Recorded data:
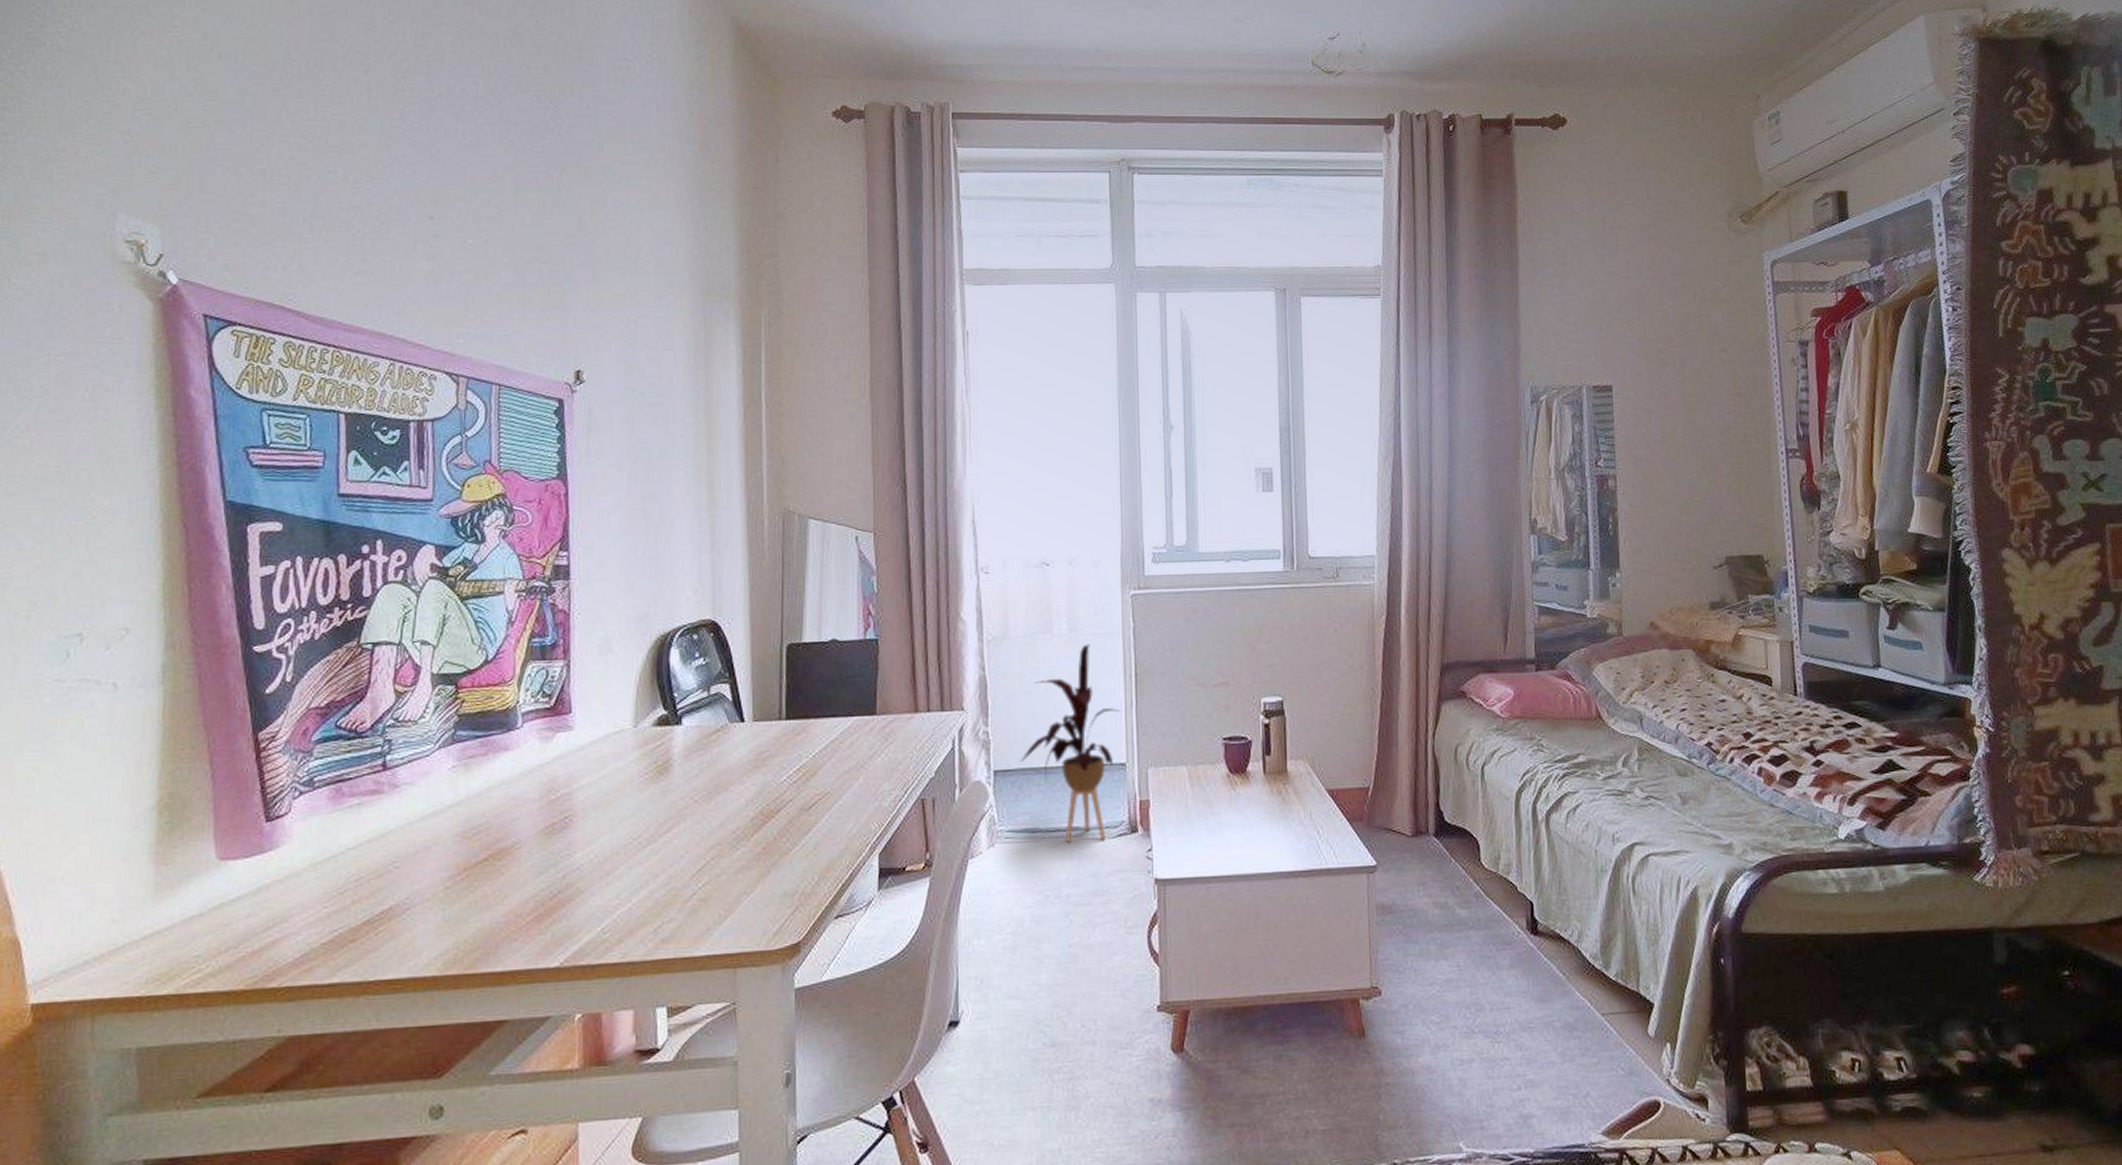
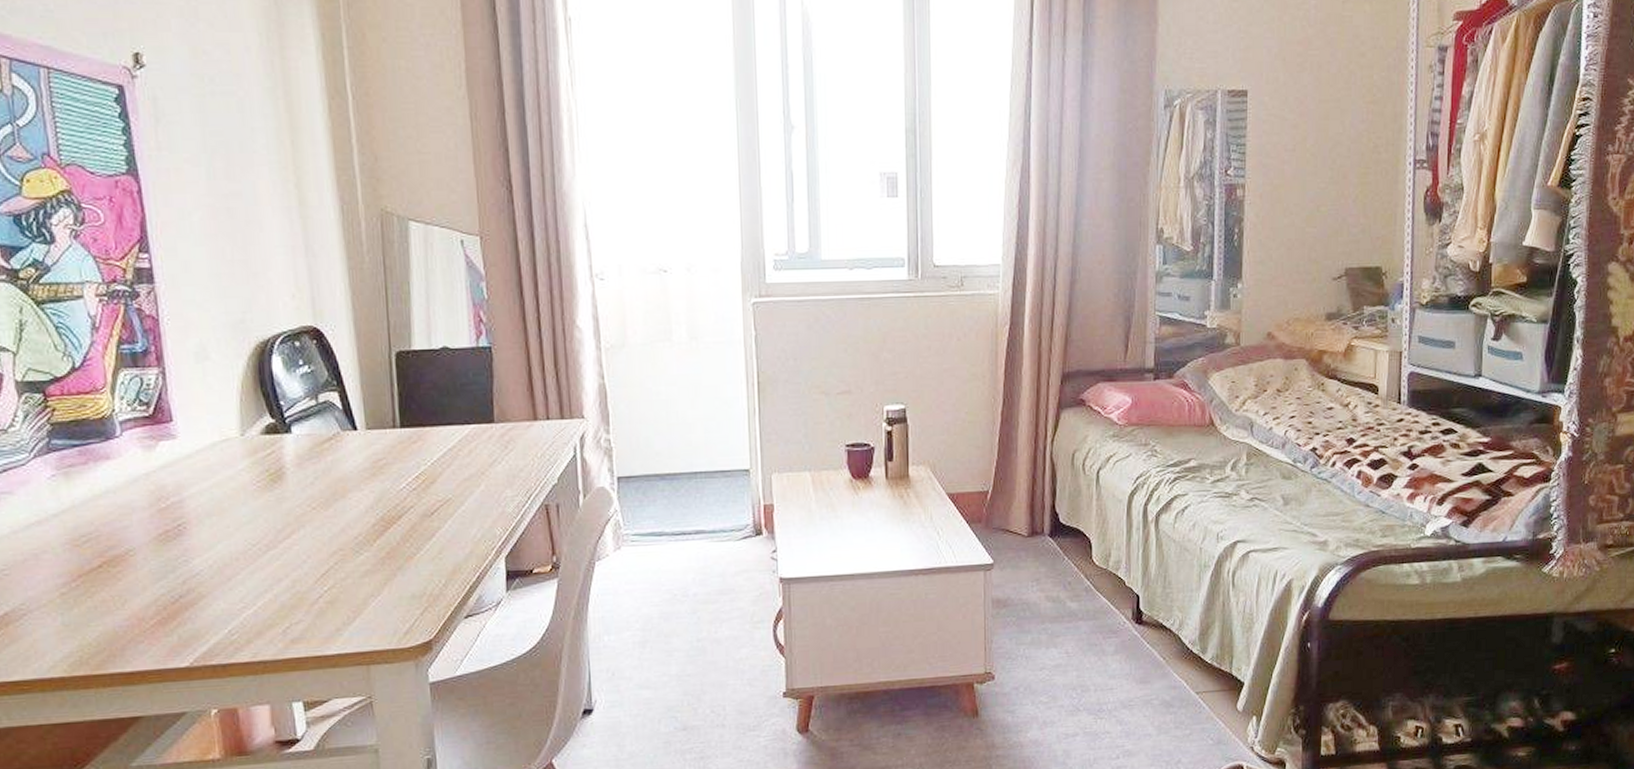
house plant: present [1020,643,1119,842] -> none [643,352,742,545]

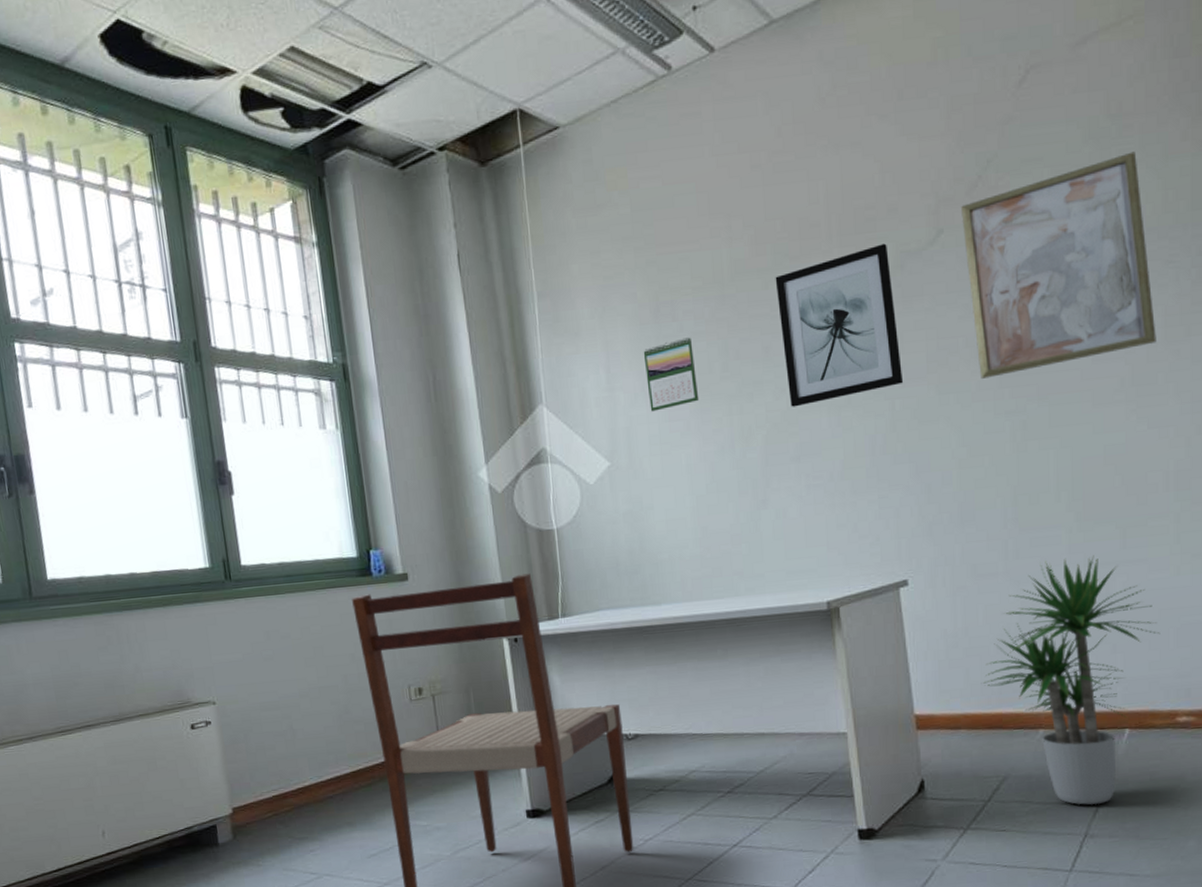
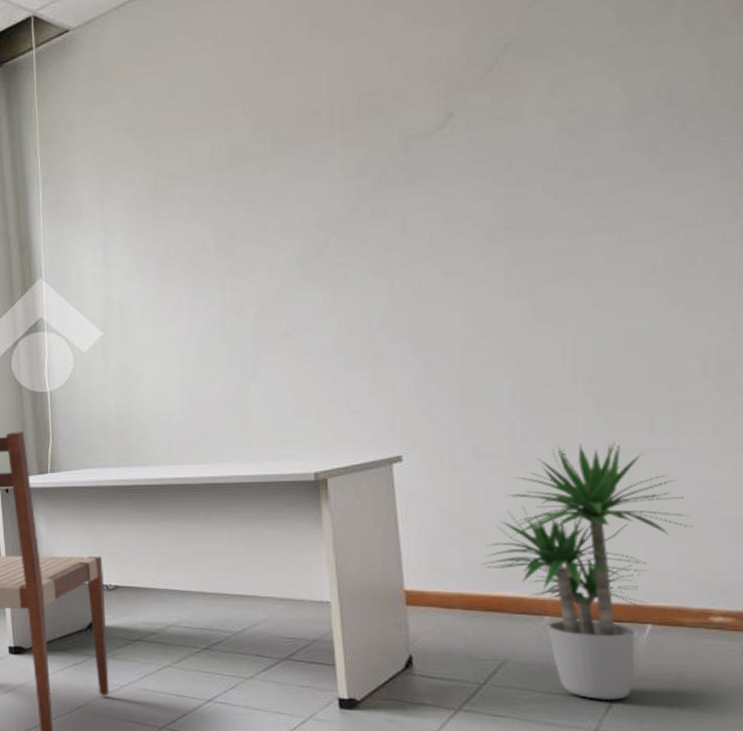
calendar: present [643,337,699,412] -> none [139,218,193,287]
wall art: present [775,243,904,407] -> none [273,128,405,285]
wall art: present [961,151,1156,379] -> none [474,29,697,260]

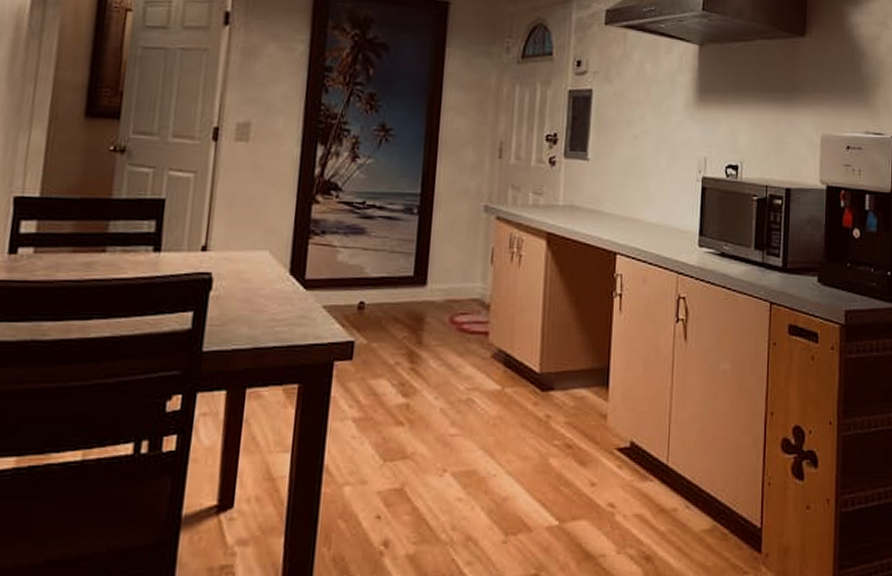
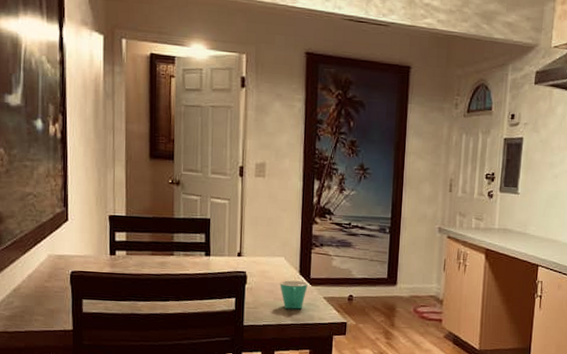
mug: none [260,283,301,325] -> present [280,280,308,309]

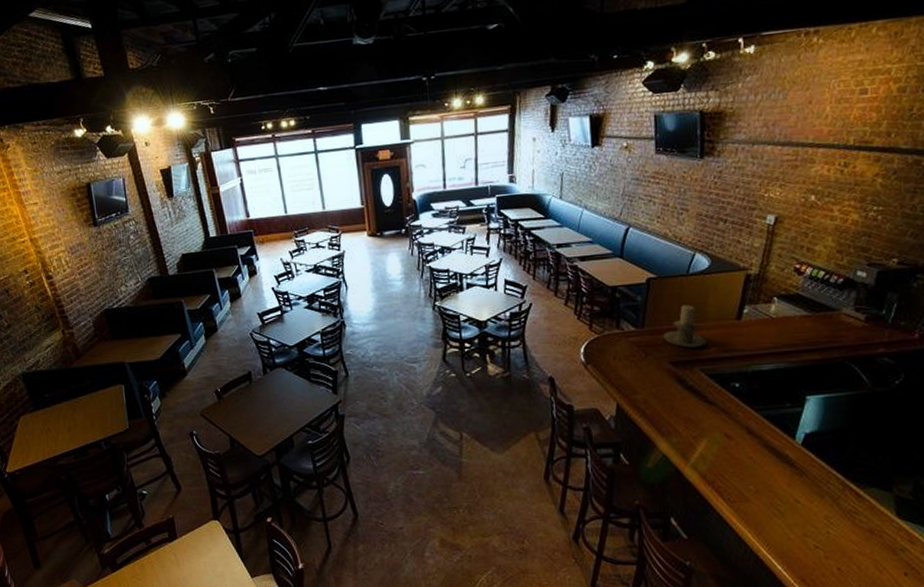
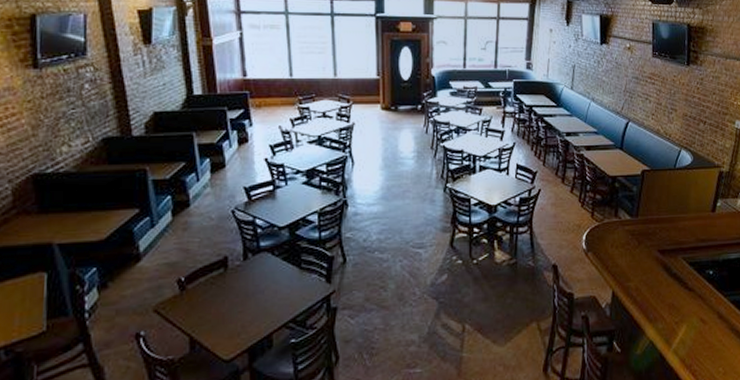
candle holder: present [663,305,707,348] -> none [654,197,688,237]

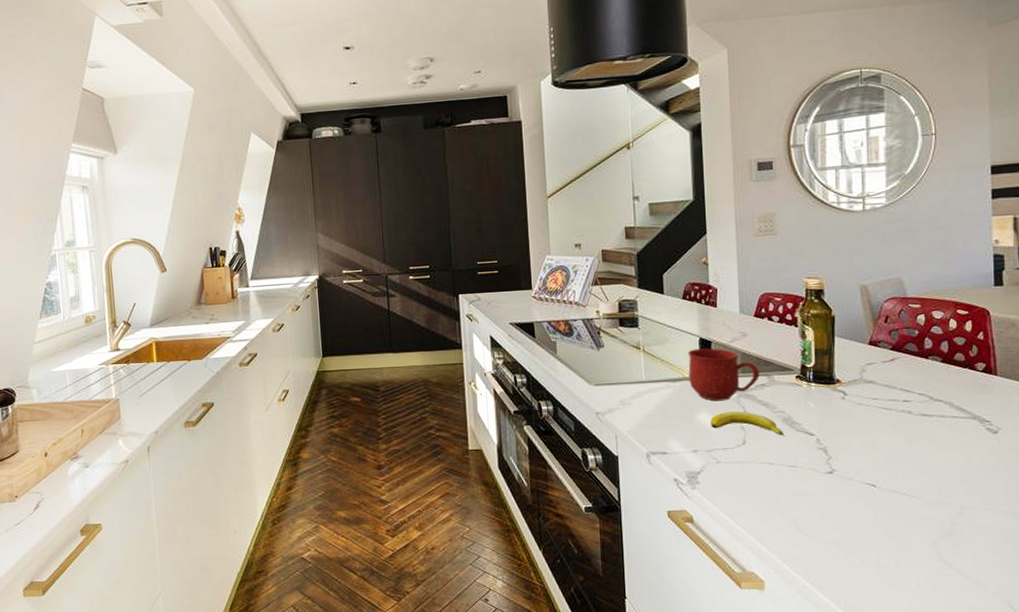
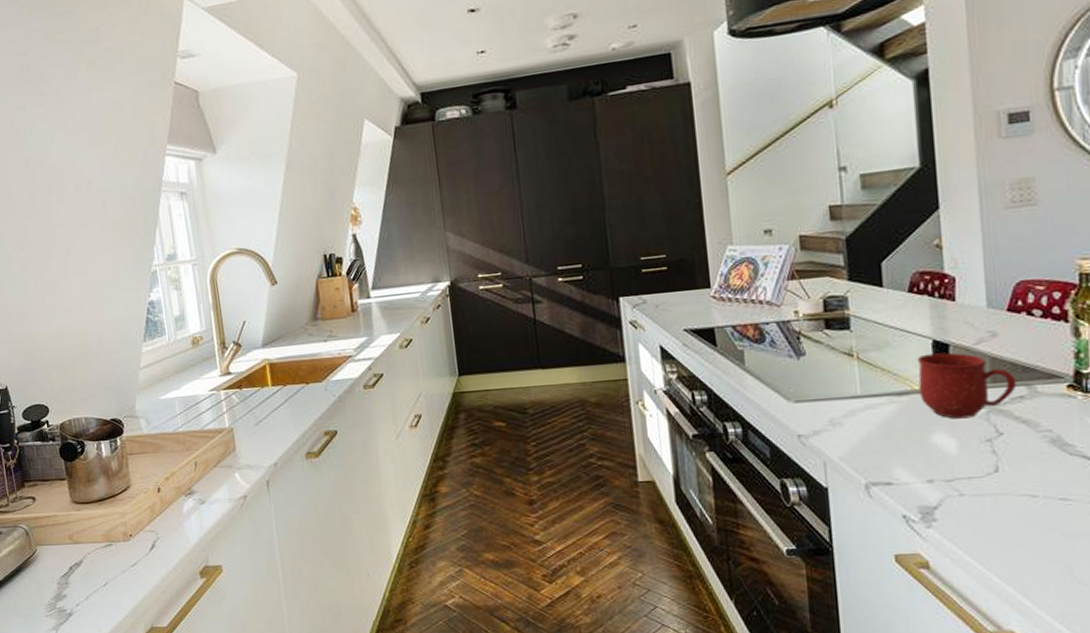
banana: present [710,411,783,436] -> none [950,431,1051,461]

Written task: Lines from the one containing "wall art: present [961,151,1156,379]" through the end of the material above must be reproduced exactly; pictures must not be.

Answer for the task:
wall art: present [961,151,1156,379] -> none [474,29,697,260]

mug: none [260,283,301,325] -> present [280,280,308,309]

candle holder: present [663,305,707,348] -> none [654,197,688,237]

banana: present [710,411,783,436] -> none [950,431,1051,461]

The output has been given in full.